◆ TAREFA 1:
Indique se cada afirmação, (a), (b) e (c), está de acordo com o trecho sobre a batalha da Maria Antonia. Responda sim ou não e cite exatamente as palavras do trecho que decidem a questão.
(a) O relatório do Livro Branco foi apresentado em 6 de novembro.
(b) Antonio Candido foi escolhido como presidente da comissão de professores.
(c) O documentário de Renato Tapajós se chama A batalha da rua Maria Antonia.
◆ TAREFA 2: Copie, sem nenhuma alteração, a parte do trecho sobre a batalha da Maria Antonia que se abre com as palavras que contêm “Logo se deu” e se fecha com “sarjetas, sem iluminação.”.

◆ TRECHO PARA LEITURA:
O episódio ganha finalmente um filme de ficção, intitulado A batalha da rua Maria Antonia. Documentário já havia, e excelente, feito por Renato Tapajós, o quase homônimo A batalha da Maria Antonia, imaginamos que meio século seja o tempo mínimo possível para deglutir o amargo evento e produzir arte a partir dele. A batalha completou 60 anos em 2024. O fato é que “a Maria Antonia” e sua destruição vem-se tornando um núcleo temático que já conta com farta produção artística e ensaística.

O Livro Branco

O primeiro a surgir após o ataque nos dias 2 e 3 de outubro de 1968 foi o Livro Branco, cuja trajetória dá uma boa ideia dos horrores que este país já viveu.

A Congregação da Faculdade de Filosofia, Ciências e Letras da USP nomeou imediatamente uma comissão de professores para preparar a documentação, ouvindo testemunhas e colhendo depoimentos. Antonio Candido foi eleito relator – e de como se desincumbiu da tarefa é o que se verá a seguir.

A batalha da Maria Antonia travou-se nos dias 2 e 3 de outubro de 1968, e pouco mais de um mês depois, a 6 de novembro, o relatório foi redigido e apresentado. E a gravidade do que ocorrera assim o exigia: quantas vezes já se ouviu falar no Brasil de uma respeitável instituição de ensino superior ser bombardeada e incendiada? E dentro dela estavam alguns de nossos maiores intelectuais.

Entretanto, depois o registro se torna nebuloso. Tudo rápido e eficientíssimo até aí. Mas daí em diante… O relator entregou o livro pronto à Congregação que o encomendara. Tempos depois, como o livro não surgia, espalhou-se a notícia de que os originais tinham desaparecido. E ninguém sabia o que acontecera – tamanhas foram as convulsões à época.

Logo se deu a prisão dos 800 delegados do Brasil inteiro ao congresso da UNE em Ibiúna, assim decapitando o movimento estudantil que tinha sede na Maria Antonia. E também a invasão do Crusp, o conjunto residencial da USP, pelas forças armadas, prendendo e expulsando os moradores.

Coroando tudo sobreveio o AI-5 mutilando a Universidade, expulsando alguns de seus professores mais renomados. A própria Faculdade seria banida para os confins de São Paulo, onde era então a futura Cidade Universitária – um lamaçal sem calçamento, sem sarjetas, sem iluminação.

Registros de dados armazenados
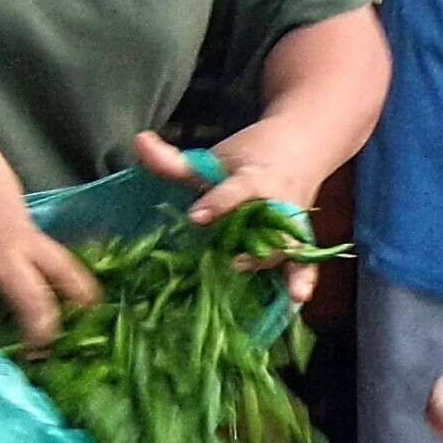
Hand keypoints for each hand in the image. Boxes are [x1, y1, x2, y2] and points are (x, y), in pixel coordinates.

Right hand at [0, 115, 92, 346]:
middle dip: (41, 332)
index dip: (82, 294)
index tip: (93, 313)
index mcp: (26, 238)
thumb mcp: (8, 200)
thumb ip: (14, 231)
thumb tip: (18, 247)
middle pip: (33, 303)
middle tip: (41, 353)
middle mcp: (1, 257)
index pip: (66, 271)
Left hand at [134, 131, 322, 303]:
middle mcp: (280, 203)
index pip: (239, 190)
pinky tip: (296, 299)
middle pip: (269, 224)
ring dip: (276, 262)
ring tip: (260, 280)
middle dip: (254, 243)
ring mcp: (291, 224)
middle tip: (233, 262)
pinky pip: (304, 262)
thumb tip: (139, 143)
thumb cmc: (251, 155)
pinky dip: (302, 280)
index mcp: (257, 178)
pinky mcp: (297, 240)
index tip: (196, 217)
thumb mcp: (215, 156)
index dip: (219, 203)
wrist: (301, 148)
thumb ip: (175, 160)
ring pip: (288, 245)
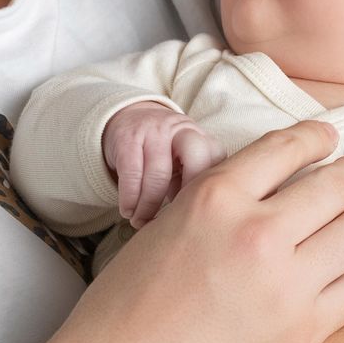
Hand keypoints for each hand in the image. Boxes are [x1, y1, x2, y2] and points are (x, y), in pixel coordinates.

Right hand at [43, 120, 343, 342]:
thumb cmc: (123, 311)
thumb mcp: (164, 228)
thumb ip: (214, 200)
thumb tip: (261, 184)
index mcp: (214, 196)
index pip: (288, 146)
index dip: (317, 138)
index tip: (328, 139)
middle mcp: (257, 231)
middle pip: (338, 181)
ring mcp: (286, 283)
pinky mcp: (303, 332)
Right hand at [103, 101, 226, 226]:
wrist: (129, 118)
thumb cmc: (164, 152)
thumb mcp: (185, 162)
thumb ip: (195, 183)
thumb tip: (197, 224)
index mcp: (203, 139)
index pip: (216, 165)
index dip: (208, 194)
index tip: (197, 219)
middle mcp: (182, 130)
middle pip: (195, 161)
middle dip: (185, 197)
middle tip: (173, 222)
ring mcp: (155, 131)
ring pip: (159, 174)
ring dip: (149, 206)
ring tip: (142, 223)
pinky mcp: (128, 138)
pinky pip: (132, 174)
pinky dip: (130, 199)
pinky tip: (128, 211)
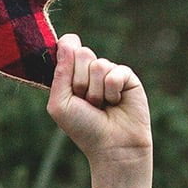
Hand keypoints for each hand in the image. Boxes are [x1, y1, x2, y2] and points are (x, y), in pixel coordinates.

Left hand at [47, 33, 153, 187]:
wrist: (112, 146)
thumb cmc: (83, 128)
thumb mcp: (60, 103)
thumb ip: (60, 72)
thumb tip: (69, 40)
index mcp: (70, 73)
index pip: (66, 47)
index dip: (66, 61)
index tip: (69, 86)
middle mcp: (90, 70)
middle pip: (82, 53)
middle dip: (80, 82)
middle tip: (87, 103)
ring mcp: (109, 72)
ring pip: (98, 64)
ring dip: (96, 91)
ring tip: (102, 106)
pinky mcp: (127, 77)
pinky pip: (115, 72)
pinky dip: (112, 91)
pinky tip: (116, 102)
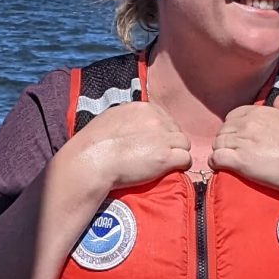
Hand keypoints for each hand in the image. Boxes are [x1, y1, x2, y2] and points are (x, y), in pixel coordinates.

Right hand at [65, 100, 191, 197]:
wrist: (91, 161)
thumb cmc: (94, 144)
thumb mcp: (111, 118)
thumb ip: (128, 117)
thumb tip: (133, 122)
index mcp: (143, 108)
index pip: (165, 117)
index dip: (162, 132)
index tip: (154, 142)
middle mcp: (155, 119)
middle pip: (176, 130)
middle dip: (170, 142)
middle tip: (159, 155)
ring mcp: (162, 138)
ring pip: (184, 144)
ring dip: (178, 153)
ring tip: (166, 164)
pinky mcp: (165, 157)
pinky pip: (186, 159)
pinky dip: (182, 165)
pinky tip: (172, 170)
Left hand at [208, 102, 278, 197]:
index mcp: (260, 112)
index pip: (233, 116)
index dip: (233, 127)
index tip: (238, 138)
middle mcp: (248, 124)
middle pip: (223, 130)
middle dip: (225, 141)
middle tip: (231, 152)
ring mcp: (242, 141)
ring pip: (218, 143)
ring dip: (219, 152)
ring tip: (225, 162)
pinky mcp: (239, 160)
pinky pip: (216, 158)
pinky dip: (215, 162)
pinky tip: (219, 167)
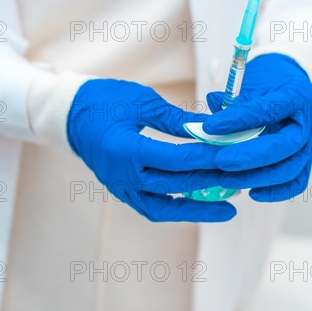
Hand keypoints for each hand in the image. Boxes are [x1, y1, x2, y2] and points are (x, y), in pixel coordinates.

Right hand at [67, 79, 236, 221]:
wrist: (70, 116)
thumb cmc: (104, 101)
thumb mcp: (141, 101)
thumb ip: (176, 119)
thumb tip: (211, 129)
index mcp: (125, 150)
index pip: (177, 159)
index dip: (209, 158)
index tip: (235, 154)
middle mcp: (122, 176)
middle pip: (175, 185)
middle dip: (212, 182)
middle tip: (241, 180)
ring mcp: (120, 187)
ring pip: (164, 208)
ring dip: (197, 209)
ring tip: (227, 208)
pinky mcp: (122, 191)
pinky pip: (152, 207)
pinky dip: (176, 209)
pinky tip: (198, 205)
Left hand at [202, 53, 311, 201]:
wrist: (288, 86)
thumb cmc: (268, 83)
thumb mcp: (251, 83)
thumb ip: (233, 100)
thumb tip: (211, 110)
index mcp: (298, 94)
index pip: (269, 109)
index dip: (239, 119)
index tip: (210, 126)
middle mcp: (311, 121)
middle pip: (286, 146)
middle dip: (250, 157)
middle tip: (220, 161)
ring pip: (291, 169)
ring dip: (257, 177)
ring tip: (227, 179)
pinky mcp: (307, 160)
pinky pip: (296, 182)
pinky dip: (274, 191)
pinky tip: (252, 193)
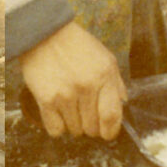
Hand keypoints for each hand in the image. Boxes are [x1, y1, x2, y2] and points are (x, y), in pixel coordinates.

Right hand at [20, 21, 127, 139]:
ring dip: (73, 123)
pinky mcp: (46, 100)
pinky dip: (57, 125)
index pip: (112, 117)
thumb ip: (116, 83)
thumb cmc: (76, 46)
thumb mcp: (105, 58)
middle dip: (91, 126)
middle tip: (85, 114)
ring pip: (74, 130)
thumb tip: (122, 105)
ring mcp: (65, 95)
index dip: (110, 131)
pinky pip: (56, 129)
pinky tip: (57, 112)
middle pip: (92, 128)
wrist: (44, 34)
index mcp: (104, 77)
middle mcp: (86, 88)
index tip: (107, 132)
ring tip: (69, 106)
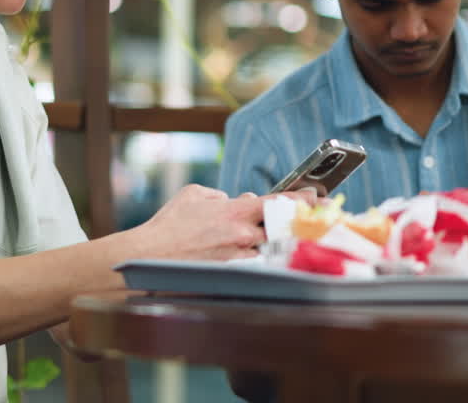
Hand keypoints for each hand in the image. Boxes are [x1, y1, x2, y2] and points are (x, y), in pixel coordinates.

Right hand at [132, 185, 318, 261]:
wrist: (151, 257)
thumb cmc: (169, 224)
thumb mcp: (193, 194)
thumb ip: (218, 195)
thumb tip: (230, 201)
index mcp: (236, 212)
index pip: (278, 203)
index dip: (301, 199)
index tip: (316, 197)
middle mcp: (242, 236)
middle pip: (280, 228)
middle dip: (287, 223)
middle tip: (298, 219)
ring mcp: (238, 257)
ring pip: (265, 247)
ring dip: (265, 241)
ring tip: (255, 239)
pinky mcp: (230, 272)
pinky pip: (249, 261)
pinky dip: (250, 255)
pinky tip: (240, 254)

◆ RESPOSTA ESCRITA 1:
(a) Sim: “pouco mais de um mês depois, a 6 de novembro, o relatório foi redigido e apresentado”
(b) Não: “Antonio Candido foi eleito relator”
(c) Não: “feito por Renato Tapajós, o quase homônimo A batalha da Maria Antonia”

◆ RESPOSTA ESCRITA 2:
Logo se deu a prisão dos 800 delegados do Brasil inteiro ao congresso da UNE em Ibiúna, assim decapitando o movimento estudantil que tinha sede na Maria Antonia. E também a invasão do Crusp, o conjunto residencial da USP, pelas forças armadas, prendendo e expulsando os moradores.

Coroando tudo sobreveio o AI-5 mutilando a Universidade, expulsando alguns de seus professores mais renomados. A própria Faculdade seria banida para os confins de São Paulo, onde era então a futura Cidade Universitária – um lamaçal sem calçamento, sem sarjetas, sem iluminação.